Sugar Affection, Sugar Affliction

Processed sugar gets a lot of attention these days because of its link to things like poor memory, depression, neurodegenerative disease and aging. What is this all about? Brain cells use glucose exclusively for energy and glucose is ubiquitous in a healthy diet that includes plenty of fruits and grains. Problems arise, however, when we consume much more added sugar in the form of high fructose corn syrup and sucrose in processed foods and soft drinks over a long period of time. The Centers for Disease Control puts US consumption of added dietary sugar at 27.5 teaspoons a day, which translates to 440 calories, roughly one quarter of a typical diet (http://1.usa.gov/1BuGBZK).

What is it about sugar and the brain? To answer this we need to discuss a little organic chemistry. The term glycation refers to the addition of sugar molecules to the amino acid groups of proteins. This begins a complicated series of reactions leading to advanced glycation end products (AGE). The production of these clusters of modified proteins is irreversible, and this is the important thing, the proteins no longer function and they accumulate in cells to form aggregates that do not dissolve. Such aggregates interfere with the basic activities of nerve cells and cause production of reactive oxygen species which further damage both proteins and DNA. These changes disrupt cellular metabolism, damage mitochondria, halt energy production, cause DNA damage and kill neurons. Over the long run, the production of AGE leads to neurodegenerative disorders such as Alzheimer’s, ALS and dementia and to depression (http://1.usa.gov/1zxmRFP).

And there is more. The receptor protein for advanced gycation end products, a membrane protein called RAGE, initiates inflammatory immune responses on binding AGE that mediate changes in the cells that line capillaries in the brain, the endothelium.  This disrupts the integrity of the blood-brain barrier making it leaky and allowing inappropriate entry of blood borne factors into the central nervous system.

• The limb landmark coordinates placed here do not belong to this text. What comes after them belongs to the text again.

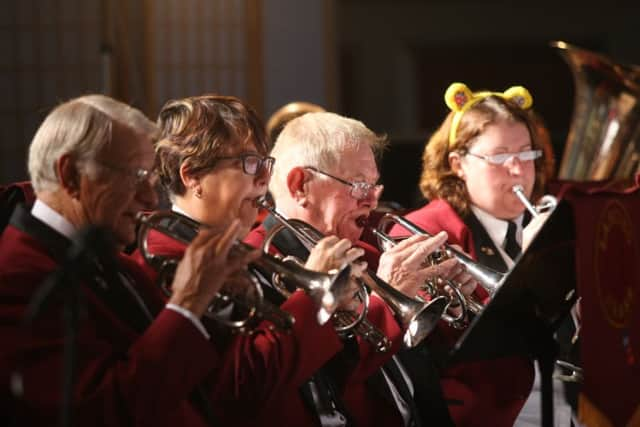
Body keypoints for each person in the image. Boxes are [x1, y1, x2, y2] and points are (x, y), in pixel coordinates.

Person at [0, 94, 258, 426]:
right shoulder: (15, 277)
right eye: (135, 177)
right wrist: (187, 303)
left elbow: (196, 385)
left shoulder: (114, 262)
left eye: (151, 180)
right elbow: (104, 410)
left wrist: (218, 304)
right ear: (71, 175)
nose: (150, 198)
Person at [138, 94, 387, 427]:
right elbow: (237, 390)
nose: (263, 180)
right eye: (249, 164)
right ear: (193, 175)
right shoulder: (165, 256)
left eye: (264, 165)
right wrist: (315, 299)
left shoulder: (233, 249)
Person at [246, 111, 476, 427]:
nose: (371, 200)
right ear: (300, 185)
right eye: (357, 185)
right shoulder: (258, 265)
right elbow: (327, 380)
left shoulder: (368, 255)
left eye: (373, 185)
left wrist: (442, 308)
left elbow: (419, 367)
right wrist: (388, 301)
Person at [390, 82, 554, 427]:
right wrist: (534, 269)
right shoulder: (424, 231)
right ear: (458, 164)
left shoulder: (552, 223)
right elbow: (421, 349)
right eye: (499, 156)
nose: (517, 169)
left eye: (527, 154)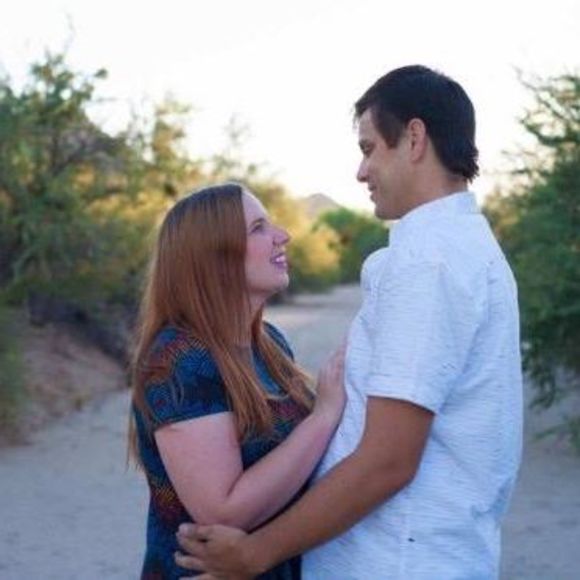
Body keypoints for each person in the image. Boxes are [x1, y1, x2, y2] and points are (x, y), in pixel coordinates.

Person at [175, 65, 523, 579]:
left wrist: (255, 553)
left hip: (397, 562)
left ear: (414, 138)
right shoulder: (463, 247)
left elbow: (389, 460)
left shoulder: (428, 262)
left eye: (368, 148)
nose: (361, 172)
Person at [129, 182, 346, 579]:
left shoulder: (270, 344)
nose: (283, 236)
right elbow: (222, 511)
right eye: (258, 228)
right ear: (214, 256)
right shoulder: (179, 359)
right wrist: (324, 416)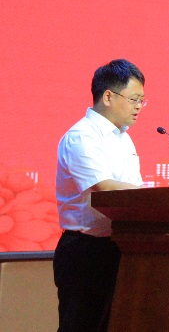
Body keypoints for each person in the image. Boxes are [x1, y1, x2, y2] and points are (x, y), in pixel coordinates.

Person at [54, 59, 147, 332]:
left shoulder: (123, 138)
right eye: (134, 99)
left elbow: (133, 189)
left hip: (119, 247)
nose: (139, 107)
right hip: (85, 252)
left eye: (142, 100)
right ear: (108, 96)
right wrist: (158, 194)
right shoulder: (82, 137)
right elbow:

In turn, this leads to further cell damage due to production of reactive oxygen species and inappropriate activation of inflammatory immune responses in brain that are toxic to neurons (http://bit.ly/1usmPyA, http://bit.ly/1vb5XHI).

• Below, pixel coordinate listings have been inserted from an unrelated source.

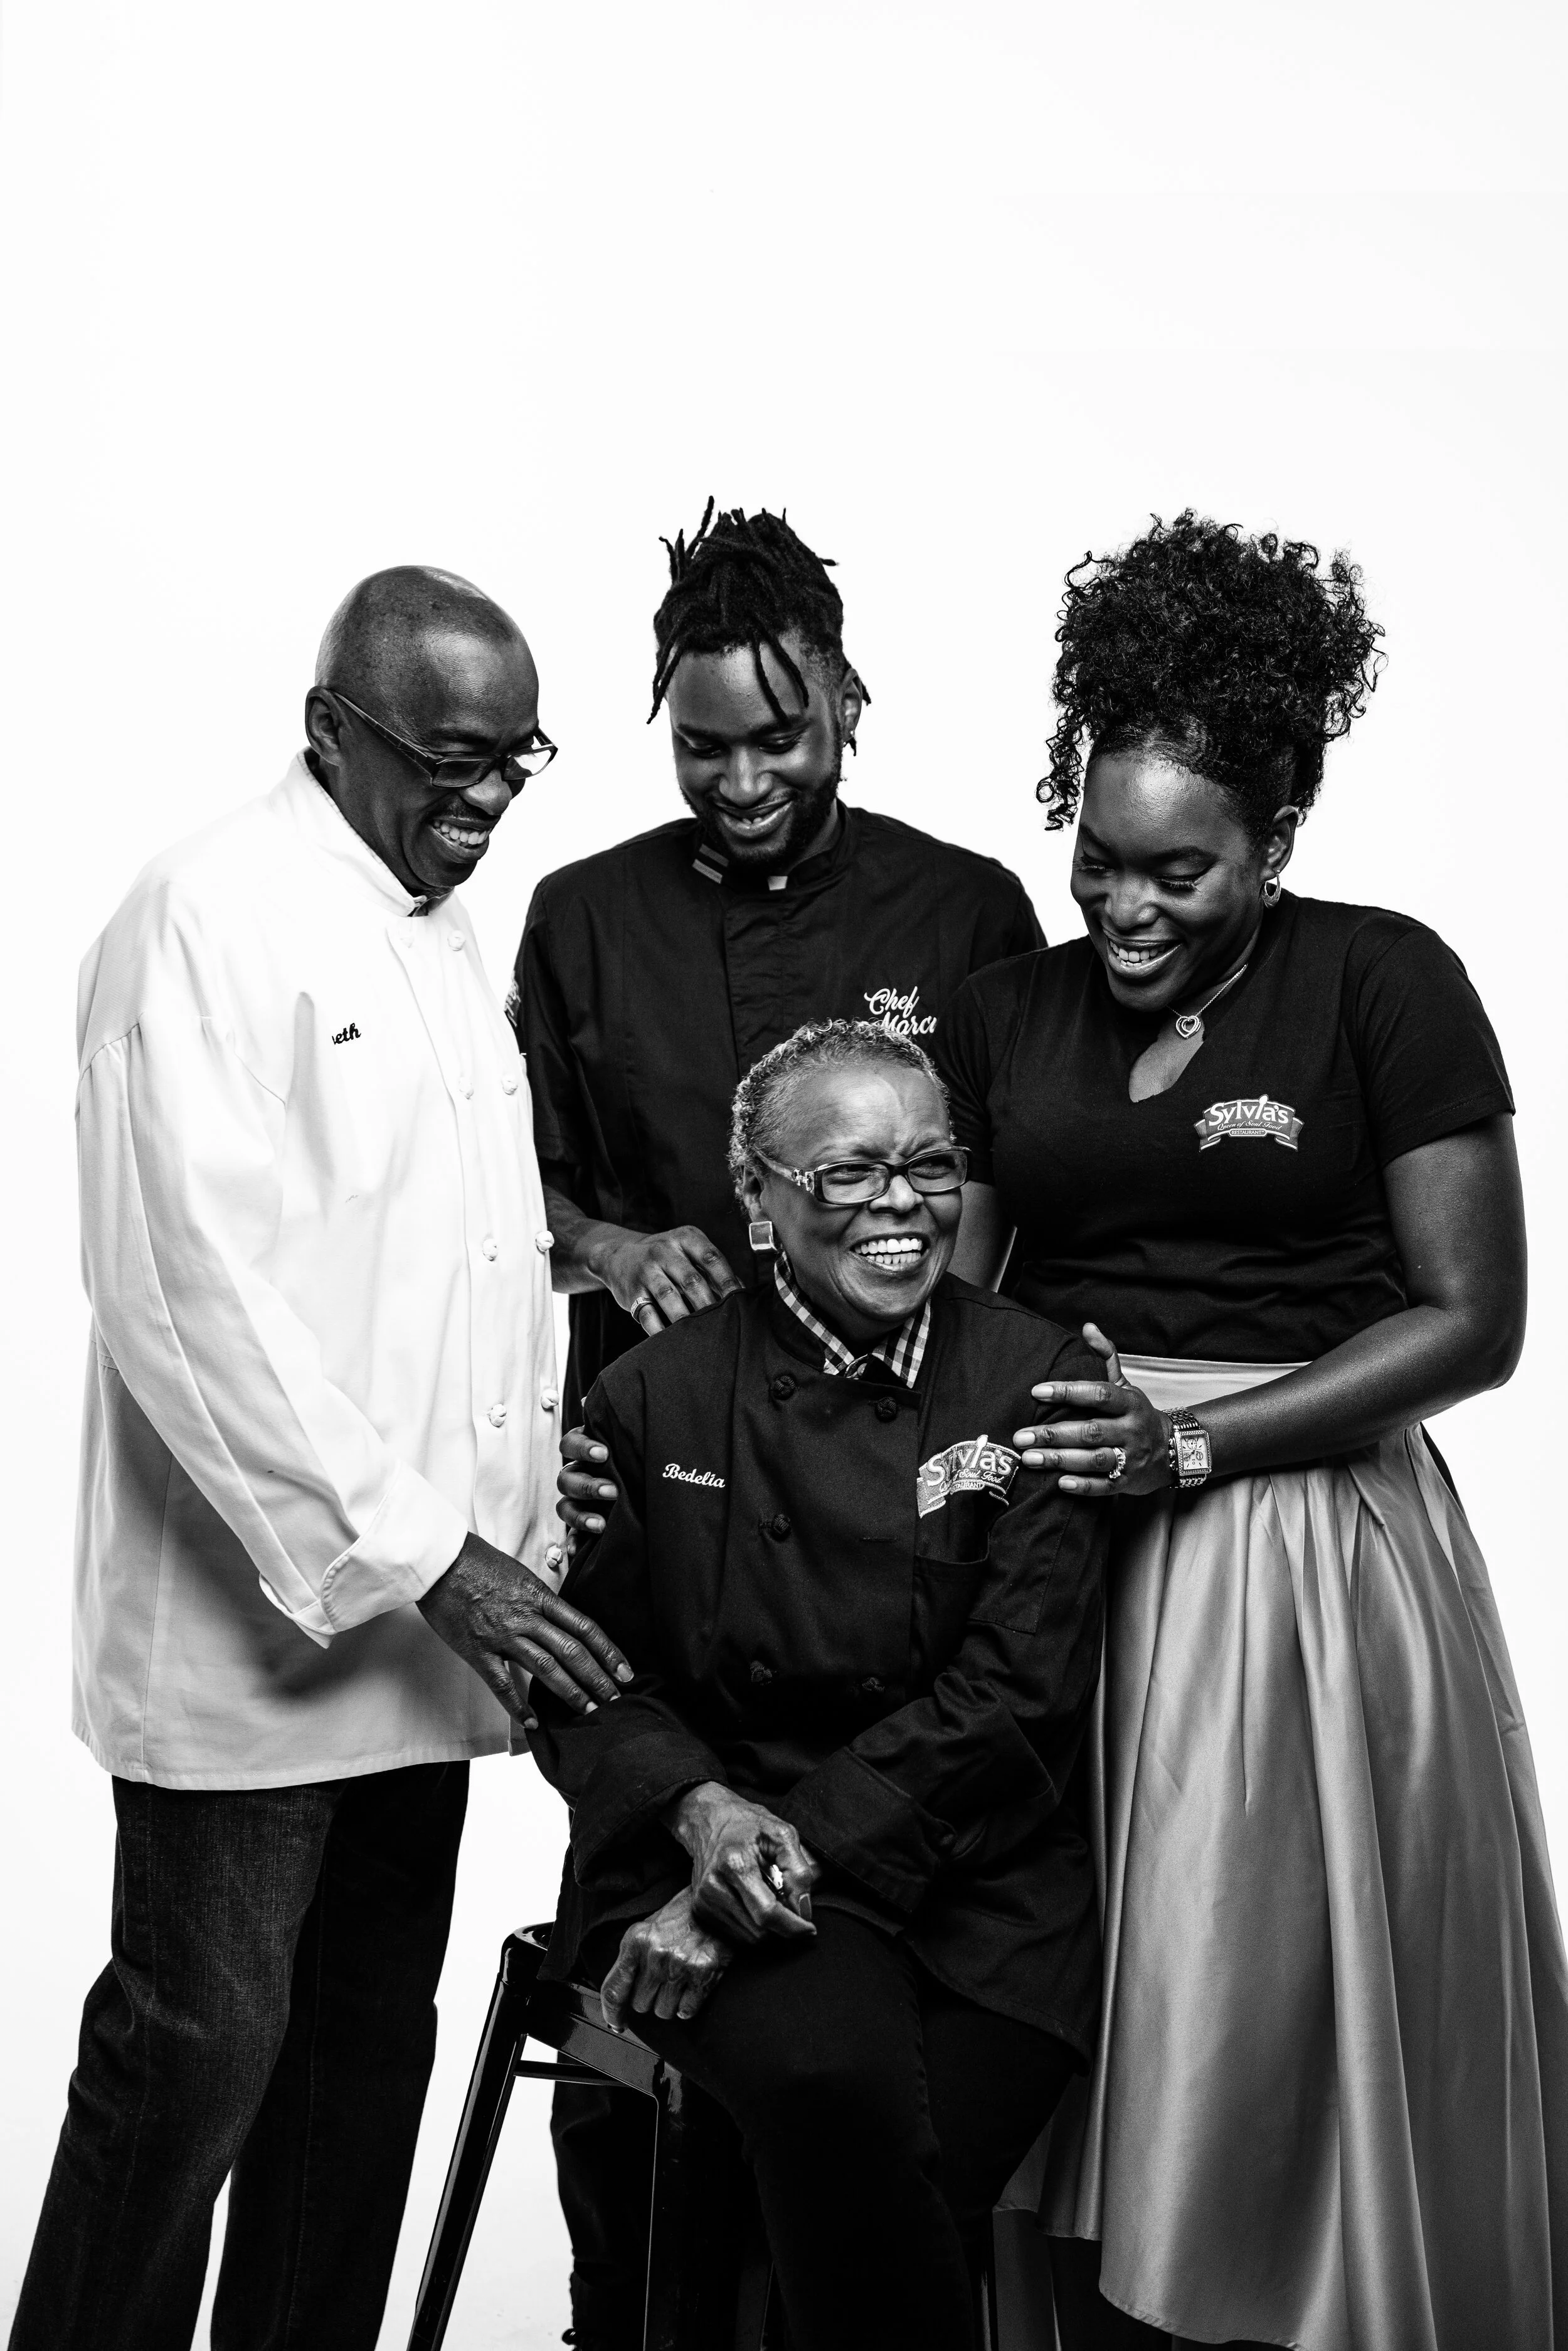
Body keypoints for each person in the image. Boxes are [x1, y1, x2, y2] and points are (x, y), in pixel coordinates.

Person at [938, 513, 1568, 2348]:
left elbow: (1471, 1322)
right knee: (1072, 2015)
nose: (1125, 908)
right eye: (1096, 860)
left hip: (1296, 1553)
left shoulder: (1383, 981)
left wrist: (1196, 1445)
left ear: (1275, 843)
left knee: (1266, 1998)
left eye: (1179, 872)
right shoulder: (1003, 1013)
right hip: (1063, 1552)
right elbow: (951, 1315)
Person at [11, 569, 629, 2351]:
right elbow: (185, 1297)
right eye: (451, 758)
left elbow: (447, 1255)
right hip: (258, 1640)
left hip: (428, 1636)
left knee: (359, 2064)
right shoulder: (198, 916)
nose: (488, 797)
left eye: (516, 759)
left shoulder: (436, 924)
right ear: (329, 728)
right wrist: (440, 1554)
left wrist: (527, 1502)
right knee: (195, 2056)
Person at [520, 499, 1044, 2346]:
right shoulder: (583, 917)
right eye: (702, 746)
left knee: (858, 2068)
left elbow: (977, 1204)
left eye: (780, 737)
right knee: (638, 2079)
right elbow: (517, 1193)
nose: (743, 782)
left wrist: (911, 1371)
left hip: (916, 1488)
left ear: (846, 703)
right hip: (665, 1480)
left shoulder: (961, 908)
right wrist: (610, 1248)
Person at [529, 1020, 1110, 2351]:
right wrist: (707, 1823)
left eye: (930, 1165)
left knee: (905, 2156)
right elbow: (588, 1680)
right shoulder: (650, 1393)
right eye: (848, 1173)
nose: (901, 1203)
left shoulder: (1040, 1382)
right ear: (757, 1194)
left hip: (977, 1877)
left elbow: (1019, 1692)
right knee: (834, 2092)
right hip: (702, 1840)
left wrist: (771, 1856)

In animal models, a diet rich in saturated fat and refined sugar, also interferes with brain structure and function by decreasing expression of hormones that control the growth of neurons. One of these is brain-derived neurotrophic factor (BDNF). A high sugar diet, maintained for 2 to 24 months in rats decreases the level of BDNF in the hippocampus, a structure in mammalian brain essential for learning and recall. This reduces spatial learning performance, synaptic function, and downstream pathways responsible for the action of BDNF on synaptic plasticity. These changes can all be traced to decreased expression of proteins that are critical to synapse function and signaling pathways required for learning, as well as pathways required for the growth of neurons. This is heavy stuff, but what it shows is that a maintained high sugar diet has dangerous effects on processes that are critical for nervous system function, especially to learning and memory (http://bit.ly/YJp1TK).  Without BDNF, the brain does not form new memories and recall of stored memory is severely limited. Low levels of BDNF occur in dementia and depression (http://1.usa.gov/1M2XJvY).

The facts are in, a western diet rich in added sugar isn’t good for the brain and the negative biochemistry adds up over time to cause serious mental problems later in life. Even more disturbing, as the CDC report showed, kids are consuming high sugar diets during the period of rapid neuronal expansion and synapse formation, and they are eating most of this sugar at home. Sugar is very addictive, I grant you that, but perhaps we can strive to make a long and healthy life addictive instead.